**AUFGABEN**
A: Bis zu welchem Jahr war Mülheim laut dem Text über Köln-Mülheim eigenständig?
B: Prüfe anhand des Textes über Köln-Mülheim, ob die folgenden Aussagen zutreffen: (i) Die Jugendwerkstatt richtet sich an Jugendliche zwischen 16 und 21 Jahren. (ii) Mülheim hat die meisten Gymnasien der Kölner Stadtbezirke. (iii) Die einjährige Maßnahme beginnt jedes Jahr im Winter. Beantworte jede Aussage mit Ja oder Nein und zitiere die entscheidenden Worte wörtlich.
C: Knüpfe an den Text über Köln-Mülheim an und schreibe ihn nach seinem letzten Satz weiter.

**AUSGANGSTEXT**

*-*-*

5. Korpus: Gespräche und Interviews von und mit Kölner Jugendlichen


 

5.1 Das Stadtviertel Köln-Mülheim


 

Die Aufnahmen fanden im Kölner Stadtteil Mülheim in der Jugendwerkstatt der Jugendhilfe Köln e. V. statt. Mülheim war bis 1914 eigenständig, wurde dann eingemeindet und zählt heute als Stadtbezirk Mülheim 144.000 Einwohner. In der Vergangenheit siedelten sich große Unternehmen der verarbeitenden Stahlindustrie wie Felten & Guilleaume, Carlswerk usw. an.[100] Gastarbeiter wurden gebraucht, um den enormen Arbeitsaufwand stemmen zu können. Anschließende Werkschließungen und Umstrukturierungen hinterließen vor allem eins: „[...] soziale Probleme.“[101] 2012 meldeten sich 15,5 % Einwohner des Viertels arbeitslos; darunter eine Jugendarbeitslosenquote von 12,4 %.[102] Mülheim hat mit 22 Grundschulen die meisten Grundschulen der Kölner Stadtbezirke, aber nur fünf Gymnasien und genauso viele Förderschulen. 10-19,9 % der Schülerinnen und Schüler besuchen nach der vierten Klasse der Grundschule die Hauptschule. Zum Vergleich: In den Kölner Stadtbezirken Lindenthal und Rodenkirchen liegt dieser Anteil bei unter 3 %.[103] Mit Stand von 2006 weisen 33,7 % der Bevölkerung einen Migrationshintergrund auf.[104] Die Keupstraße, Kölner Zentrum des türkischen Geschäftslebens und von Restaurants, türkischen Bäckereien, Friseuren und Geschäften geprägt, erlangte 2004 als Ziel des NSU-Attentats traurige Berühmtheit.[105]

 

5.2 Vorstellung der Gruppe


 

Die Jugendwerkstatt in Mülheim richtet sich an Jugendliche zwischen 16 und 21 Jahren. Sie bietet mit einer Zweirad- und einer Holzwerkstatt sowohl für Jugendliche, die ihre Schulzeit bereits absolviert haben, als auch Schulverweigerern, die noch schulpflichtig sind, eine Möglichkeit, sich zu orientieren und individuell weiterzuentwickeln. Gefördert werden soll dies durch „[...] die Verbindung aus werkpädagogischer Anleitung, Stützunterricht und sozialpädagogischer Förderung.“[106]

 

Ich kenne die Jugendwerkstatt seit meines außerschulischen Praktikums im Februar 2014. Jedes Jahr im Sommer beginnt die einjährige Maßnahme mit jeweils maximal neun Teilnehmern pro Werkstatt. Die Schülerinnen und Schüler (nachfolgend S&S genannt) kommen ab ca. 7:30 Uhr, ziehen ihre Arbeitskleidung an und treffen sich entweder in der Küche oder im Pausenraum mit dem Werkstattleiter, Sozialarbeiter und/oder Lehrer. Die Anwesenheit wird kontrolliert, die gemeinsamen Mahlzeiten geplant und das weitere Vorgehen abgesprochen. Die Gruppe wird i. A. R. aufgeteilt und arbeitet im flexiblen Wechsel in der Werkstatt und im Klassenraum bis ca. 16 Uhr.

*-*-*

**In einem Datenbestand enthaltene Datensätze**

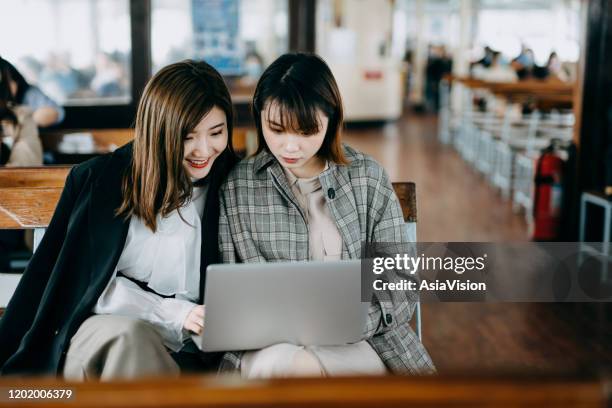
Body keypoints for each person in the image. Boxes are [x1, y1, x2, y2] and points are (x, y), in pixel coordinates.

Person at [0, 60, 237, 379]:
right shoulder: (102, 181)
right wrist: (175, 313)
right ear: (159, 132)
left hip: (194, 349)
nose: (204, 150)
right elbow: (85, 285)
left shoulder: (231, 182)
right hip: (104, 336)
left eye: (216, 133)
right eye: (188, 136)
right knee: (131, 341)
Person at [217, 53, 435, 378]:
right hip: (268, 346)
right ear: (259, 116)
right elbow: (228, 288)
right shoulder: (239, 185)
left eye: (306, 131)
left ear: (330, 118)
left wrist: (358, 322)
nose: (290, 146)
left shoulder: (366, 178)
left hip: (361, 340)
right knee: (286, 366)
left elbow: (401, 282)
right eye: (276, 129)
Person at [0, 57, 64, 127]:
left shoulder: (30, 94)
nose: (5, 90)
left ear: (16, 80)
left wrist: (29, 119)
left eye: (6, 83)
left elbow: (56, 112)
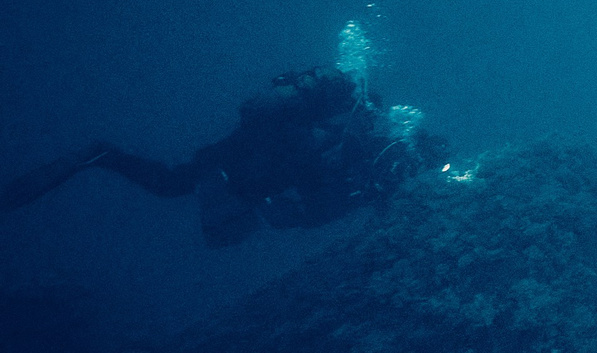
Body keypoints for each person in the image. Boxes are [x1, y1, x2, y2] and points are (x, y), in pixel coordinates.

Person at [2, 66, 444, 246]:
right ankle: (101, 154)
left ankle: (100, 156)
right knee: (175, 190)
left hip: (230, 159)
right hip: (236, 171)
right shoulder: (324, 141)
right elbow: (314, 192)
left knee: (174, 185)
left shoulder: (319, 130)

*-*-*

**ANTWORTEN**
A: Mülheim war bis 1914 eigenständig.

B:
(i) Ja: „Die Jugendwerkstatt in Mülheim richtet sich an Jugendliche zwischen 16 und 21 Jahren.“
(ii) Nein: „Mülheim hat mit 22 Grundschulen die meisten Grundschulen der Kölner Stadtbezirke, aber nur fünf Gymnasien“
(iii) Nein: „Jedes Jahr im Sommer beginnt die einjährige Maßnahme“

C:
5.3 Datenerhebung


 

Nachdem die Jugendwerkstatt e. V. ihre Einwilligung gegeben hatte, dass ich in ihren Räumlichkeiten die Jugendlichen zum Zwecke meiner Hausarbeit im Rahmen des Ersten Staatsexamens aufnehmen dürfe, holte ich in das Einverständnis eines jeden Jugendlichen schriftlich ein. In Absprache mit den Jugendlichen erscheinen sie in den Transkripten und in meiner Analyse lediglich mit ihren Vornamen, es sei denn, der vollständige Name fällt in den Gesprächen selbst. Außer den unter Punkt 1 geschilderten und allgemein bekannten Charakteristika der Zielgruppe der Jugendwerkstatt Köln e. V., gebe ich unter den Punkten 6.1, 6.2 und 6.3 nur die für die Analyse und deren Verständnis nötigen Hintergrundinformationen zu den Jugendlichen.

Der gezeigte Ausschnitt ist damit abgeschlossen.